Dialysis patient and kidney failure survivor Tom Fossa addressed members of the Rotary Club of Claremore this week, enlightening them on the severity of CKD (Chronic Kidney Disease) through statistics and his personal story.
“I’m here today because kidney disease has become an epidemic in America, and I want to share some information — especially about kidney failure, which is due to one of two things, diabetes or high blood pressure,” said Fossa, intonations of his native New Jersey dialect still evident. “Approximately eight percent of the population has diabetes, one out of every three adult Americans has high blood pressure, 31 million Americans — one in six adults — have chronic kidney disease, and most don’t even know it.

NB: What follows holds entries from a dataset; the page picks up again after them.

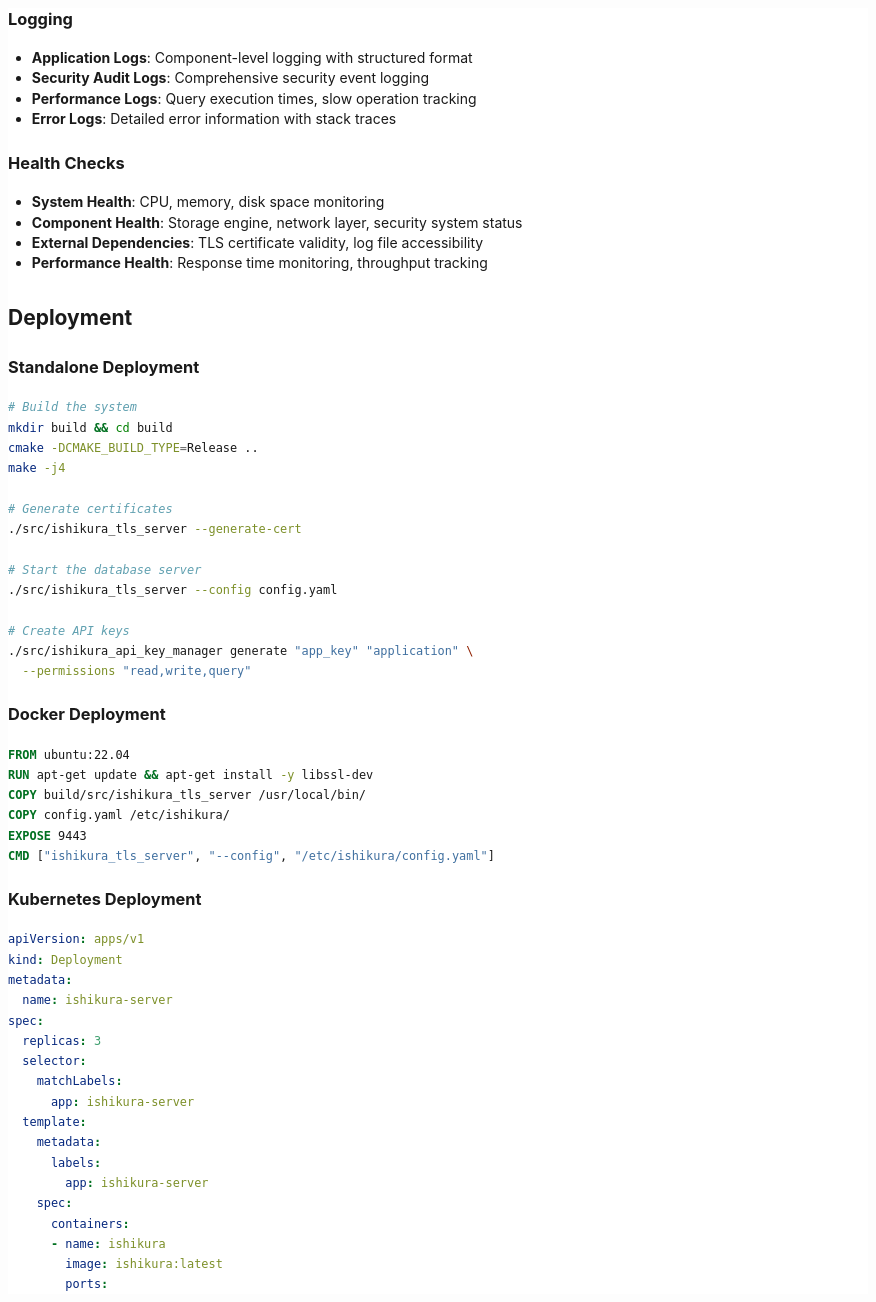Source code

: ### Logging
- **Application Logs**: Component-level logging with structured format
- **Security Audit Logs**: Comprehensive security event logging
- **Performance Logs**: Query execution times, slow operation tracking
- **Error Logs**: Detailed error information with stack traces

### Health Checks
- **System Health**: CPU, memory, disk space monitoring
- **Component Health**: Storage engine, network layer, security system status
- **External Dependencies**: TLS certificate validity, log file accessibility
- **Performance Health**: Response time monitoring, throughput tracking

## Deployment

### Standalone Deployment
```bash
# Build the system
mkdir build && cd build
cmake -DCMAKE_BUILD_TYPE=Release ..
make -j4

# Generate certificates
./src/ishikura_tls_server --generate-cert

# Start the database server
./src/ishikura_tls_server --config config.yaml

# Create API keys
./src/ishikura_api_key_manager generate "app_key" "application" \
  --permissions "read,write,query"
```

### Docker Deployment
```dockerfile
FROM ubuntu:22.04
RUN apt-get update && apt-get install -y libssl-dev
COPY build/src/ishikura_tls_server /usr/local/bin/
COPY config.yaml /etc/ishikura/
EXPOSE 9443
CMD ["ishikura_tls_server", "--config", "/etc/ishikura/config.yaml"]
```

### Kubernetes Deployment
```yaml
apiVersion: apps/v1
kind: Deployment
metadata:
  name: ishikura-server
spec:
  replicas: 3
  selector:
    matchLabels:
      app: ishikura-server
  template:
    metadata:
      labels:
        app: ishikura-server
    spec:
      containers:
      - name: ishikura
        image: ishikura:latest
        ports:
```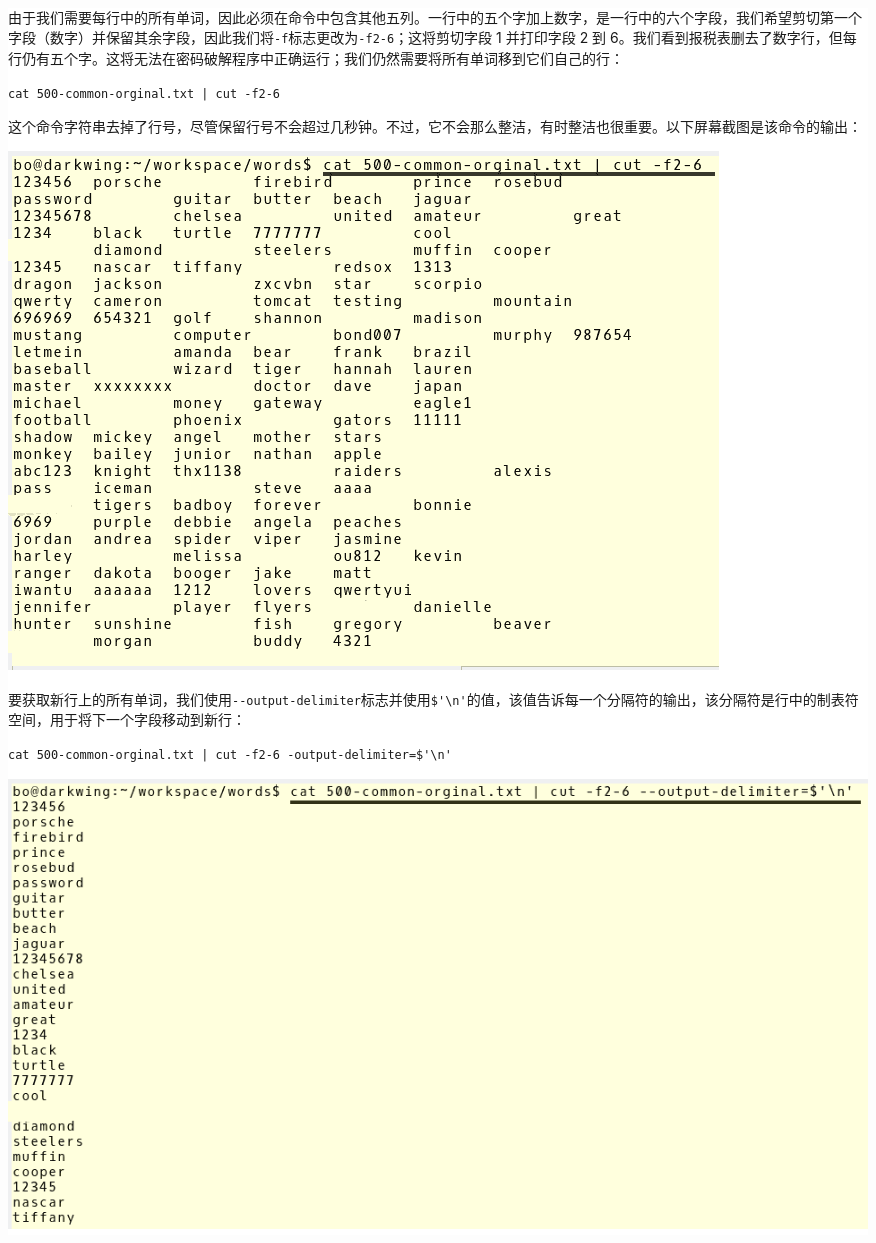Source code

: 由于我们需要每行中的所有单词，因此必须在命令中包含其他五列。一行中的五个字加上数字，是一行中的六个字段，我们希望剪切第一个字段（数字）并保留其余字段，因此我们将`-f`标志更改为`-f2-6`；这将剪切字段 1 并打印字段 2 到 6。我们看到报税表删去了数字行，但每行仍有五个字。这将无法在密码破解程序中正确运行；我们仍然需要将所有单词移到它们自己的行：

```
cat 500-common-orginal.txt | cut -f2-6 
```

这个命令字符串去掉了行号，尽管保留行号不会超过几秒钟。不过，它不会那么整洁，有时整洁也很重要。以下屏幕截图是该命令的输出：

![](img/c3d81414-1091-441c-a92e-03d04b4f6e40.png)

要获取新行上的所有单词，我们使用`--output-delimiter`标志并使用`$'\n'`的值，该值告诉每一个分隔符的输出，该分隔符是行中的制表符空间，用于将下一个字段移动到新行：

```
cat 500-common-orginal.txt | cut -f2-6 -output-delimiter=$'\n'   
```

![](img/5096d4b3-8650-4010-9de3-bdd5b00a550d.png)
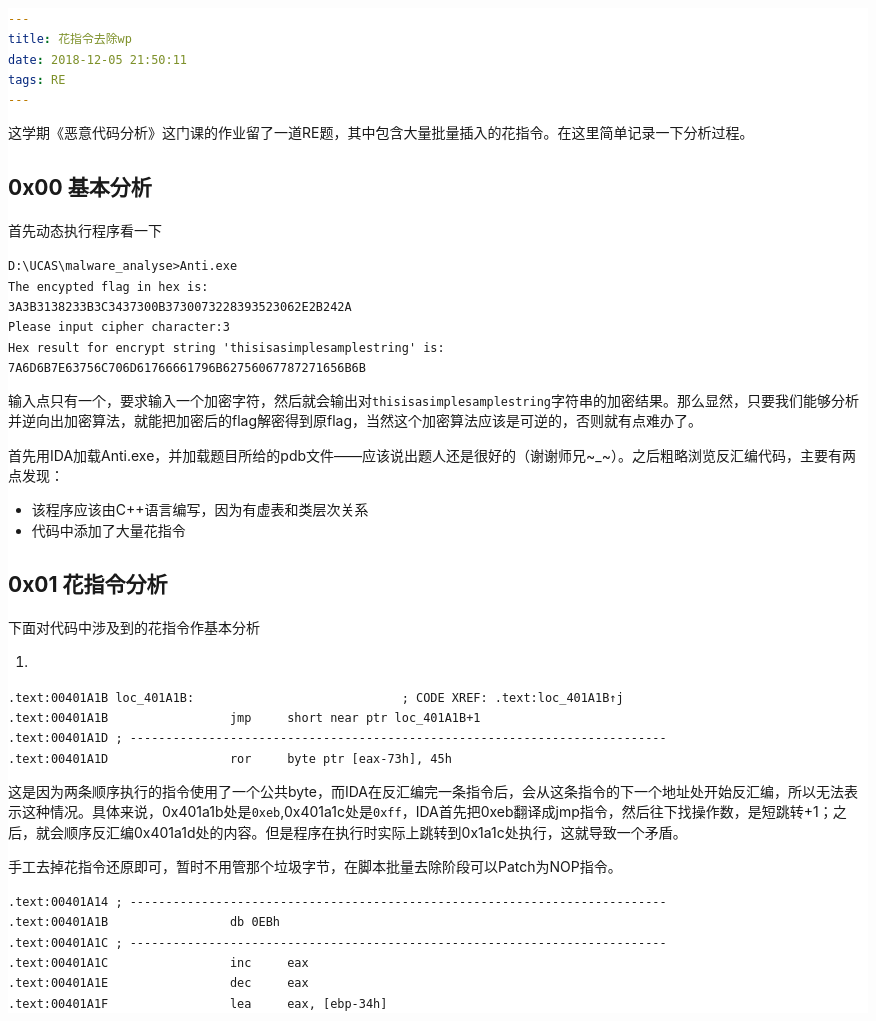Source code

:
 ```yaml
---
title: 花指令去除wp
date: 2018-12-05 21:50:11
tags: RE
---
```


​	这学期《恶意代码分析》这门课的作业留了一道RE题，其中包含大量批量插入的花指令。在这里简单记录一下分析过程。

## 0x00  基本分析

首先动态执行程序看一下

```shell
D:\UCAS\malware_analyse>Anti.exe
The encypted flag in hex is:
3A3B3138233B3C3437300B3730073228393523062E2B242A
Please input cipher character:3
Hex result for encrypt string 'thisisasimplesamplestring' is:
7A6D6B7E63756C706D61766661796B62756067787271656B6B
```

输入点只有一个，要求输入一个加密字符，然后就会输出对`thisisasimplesamplestring`字符串的加密结果。那么显然，只要我们能够分析并逆向出加密算法，就能把加密后的flag解密得到原flag，当然这个加密算法应该是可逆的，否则就有点难办了。

首先用IDA加载Anti.exe，并加载题目所给的pdb文件——应该说出题人还是很好的（谢谢师兄~_~）。之后粗略浏览反汇编代码，主要有两点发现：
- 该程序应该由C++语言编写，因为有虚表和类层次关系
- 代码中添加了大量花指令



## 0x01  花指令分析

下面对代码中涉及到的花指令作基本分析

1.

```assembly
.text:00401A1B loc_401A1B:                             ; CODE XREF: .text:loc_401A1B↑j
.text:00401A1B                 jmp     short near ptr loc_401A1B+1
.text:00401A1D ; ---------------------------------------------------------------------------
.text:00401A1D                 ror     byte ptr [eax-73h], 45h
```

这是因为两条顺序执行的指令使用了一个公共byte，而IDA在反汇编完一条指令后，会从这条指令的下一个地址处开始反汇编，所以无法表示这种情况。具体来说，0x401a1b处是`0xeb`,0x401a1c处是`0xff`，IDA首先把0xeb翻译成jmp指令，然后往下找操作数，是短跳转+1；之后，就会顺序反汇编0x401a1d处的内容。但是程序在执行时实际上跳转到0x1a1c处执行，这就导致一个矛盾。

手工去掉花指令还原即可，暂时不用管那个垃圾字节，在脚本批量去除阶段可以Patch为NOP指令。

```assembly
.text:00401A14 ; ---------------------------------------------------------------------------
.text:00401A1B                 db 0EBh
.text:00401A1C ; ---------------------------------------------------------------------------
.text:00401A1C                 inc     eax
.text:00401A1E                 dec     eax
.text:00401A1F                 lea     eax, [ebp-34h]
```
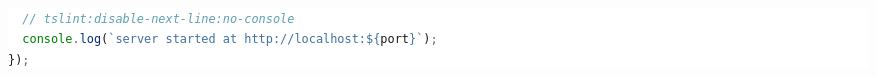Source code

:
 ```ts
  // tslint:disable-next-line:no-console
  console.log(`server started at http://localhost:${port}`);
});
```

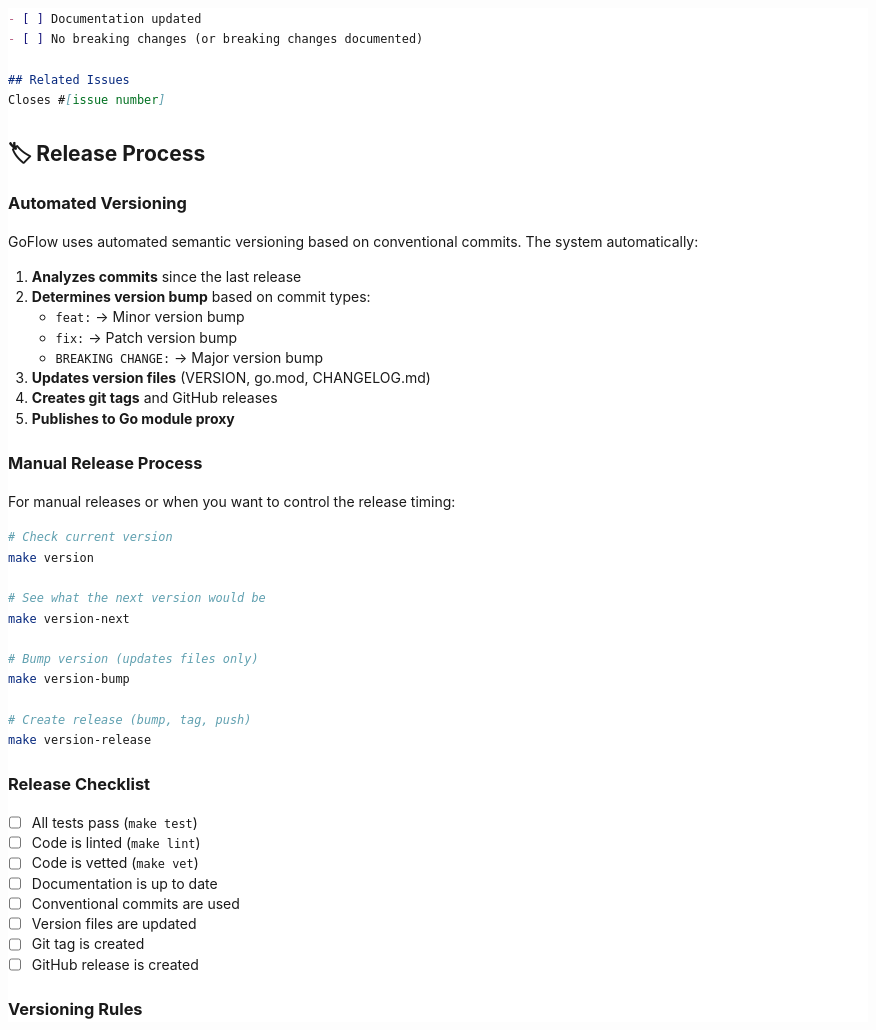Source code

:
 ```markdown
- [ ] Documentation updated
- [ ] No breaking changes (or breaking changes documented)

## Related Issues
Closes #[issue number]
```

## 🏷️ Release Process

### Automated Versioning

GoFlow uses automated semantic versioning based on conventional commits. The system automatically:

1. **Analyzes commits** since the last release
2. **Determines version bump** based on commit types:
   - `feat:` → Minor version bump
   - `fix:` → Patch version bump
   - `BREAKING CHANGE:` → Major version bump
3. **Updates version files** (VERSION, go.mod, CHANGELOG.md)
4. **Creates git tags** and GitHub releases
5. **Publishes to Go module proxy**

### Manual Release Process

For manual releases or when you want to control the release timing:

```bash
# Check current version
make version

# See what the next version would be
make version-next

# Bump version (updates files only)
make version-bump

# Create release (bump, tag, push)
make version-release
```

### Release Checklist

- [ ] All tests pass (`make test`)
- [ ] Code is linted (`make lint`)
- [ ] Code is vetted (`make vet`)
- [ ] Documentation is up to date
- [ ] Conventional commits are used
- [ ] Version files are updated
- [ ] Git tag is created
- [ ] GitHub release is created

### Versioning Rules
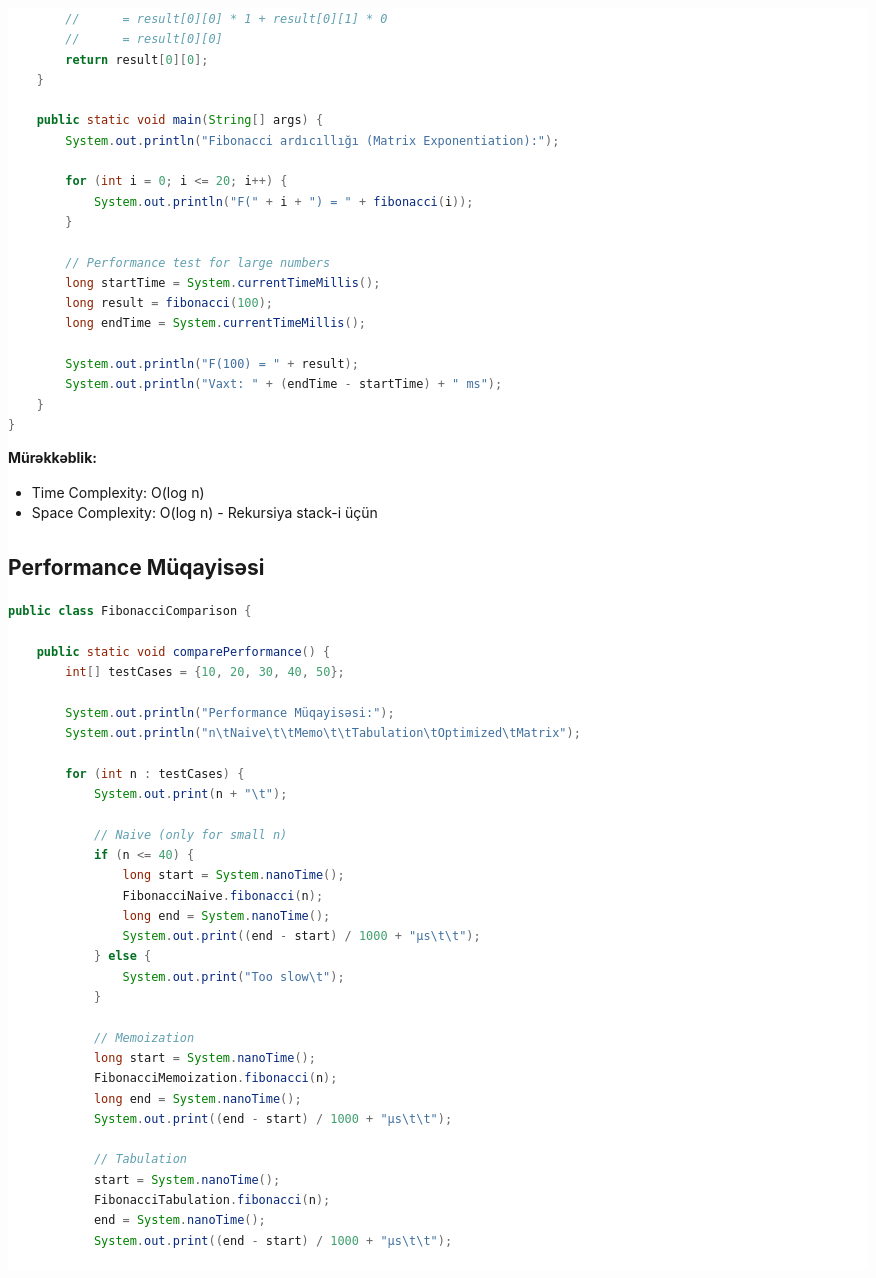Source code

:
 ```java
        //      = result[0][0] * 1 + result[0][1] * 0
        //      = result[0][0]
        return result[0][0];
    }
    
    public static void main(String[] args) {
        System.out.println("Fibonacci ardıcıllığı (Matrix Exponentiation):");
        
        for (int i = 0; i <= 20; i++) {
            System.out.println("F(" + i + ") = " + fibonacci(i));
        }
        
        // Performance test for large numbers
        long startTime = System.currentTimeMillis();
        long result = fibonacci(100);
        long endTime = System.currentTimeMillis();
        
        System.out.println("F(100) = " + result);
        System.out.println("Vaxt: " + (endTime - startTime) + " ms");
    }
}
```

**Mürəkkəblik:**
- Time Complexity: O(log n)
- Space Complexity: O(log n) - Rekursiya stack-i üçün

## Performance Müqayisəsi

```java
public class FibonacciComparison {
    
    public static void comparePerformance() {
        int[] testCases = {10, 20, 30, 40, 50};
        
        System.out.println("Performance Müqayisəsi:");
        System.out.println("n\tNaive\t\tMemo\t\tTabulation\tOptimized\tMatrix");
        
        for (int n : testCases) {
            System.out.print(n + "\t");
            
            // Naive (only for small n)
            if (n <= 40) {
                long start = System.nanoTime();
                FibonacciNaive.fibonacci(n);
                long end = System.nanoTime();
                System.out.print((end - start) / 1000 + "μs\t\t");
            } else {
                System.out.print("Too slow\t");
            }
            
            // Memoization
            long start = System.nanoTime();
            FibonacciMemoization.fibonacci(n);
            long end = System.nanoTime();
            System.out.print((end - start) / 1000 + "μs\t\t");
            
            // Tabulation
            start = System.nanoTime();
            FibonacciTabulation.fibonacci(n);
            end = System.nanoTime();
            System.out.print((end - start) / 1000 + "μs\t\t");
            
```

“I’m a senior citizen, and just when I felt I’d been in this world long enough to relax and enjoy myself, I found our how wrong I was,” he continued. “Two years ago, I went into total kidney failure — another new life experience — I was scared and worried, with the fear that I may not survive — this is when some real serious prayers began.
“Fortunately, I was sent to DaVita Dialysis (Center), where I met some wonderful, caring and helpful people,” he said. They don’t want anyone to face this (disease) alone — they extend support and help to ease every patient’s concerns.”
Since beginning dialysis treatments — three a week at five hours a treatment — Fossa’s health has improved and he has become DaVita’s advocate and patient ambassador, easing new patients minds as they begin their own battles with kidney disease.
“I meet with all the patients on a one-to-one basis, explaining to them what dialysis treatments are,” he said. “I tell them on their first day of (dialysis) treatments that there was a time when I was in the same spot they’re in — it’s not a pretty picture to be a new patient — you’re scared, worried, and full of questions. My job is to try to ease their minds, to give them comfort. There was a time when I was the guy who refused dialysis treatment in the hospital, until I realized what the alternative (to treatment) is.”
By the time a patient is suffering from kidney failure, dialysis or a kidney transplant are their only “real hopes” for survival, Fossa said, and he “wanted to survive.”
“More than half a million people have ESRD (End Stage Renal Disease), and that number is estimated to double in the next decade,” he said. “Kidney disease is a killer and people need to be aware of it and how to be on the lookout for it.
“Kidney disease preventions include visiting your doctor routinely for checkups, monitor your blood pressure, take your medications as prescribed by your doctor, quit smoking, limit your sodium intake, exercise and stay active,” he said. “I’m not here for sympathy — I just want to help educate everyone on this subject. It can happen to anyone — I know this because it happened to me.”
Fossa concluded his address to the Rotarians with a question and answer session.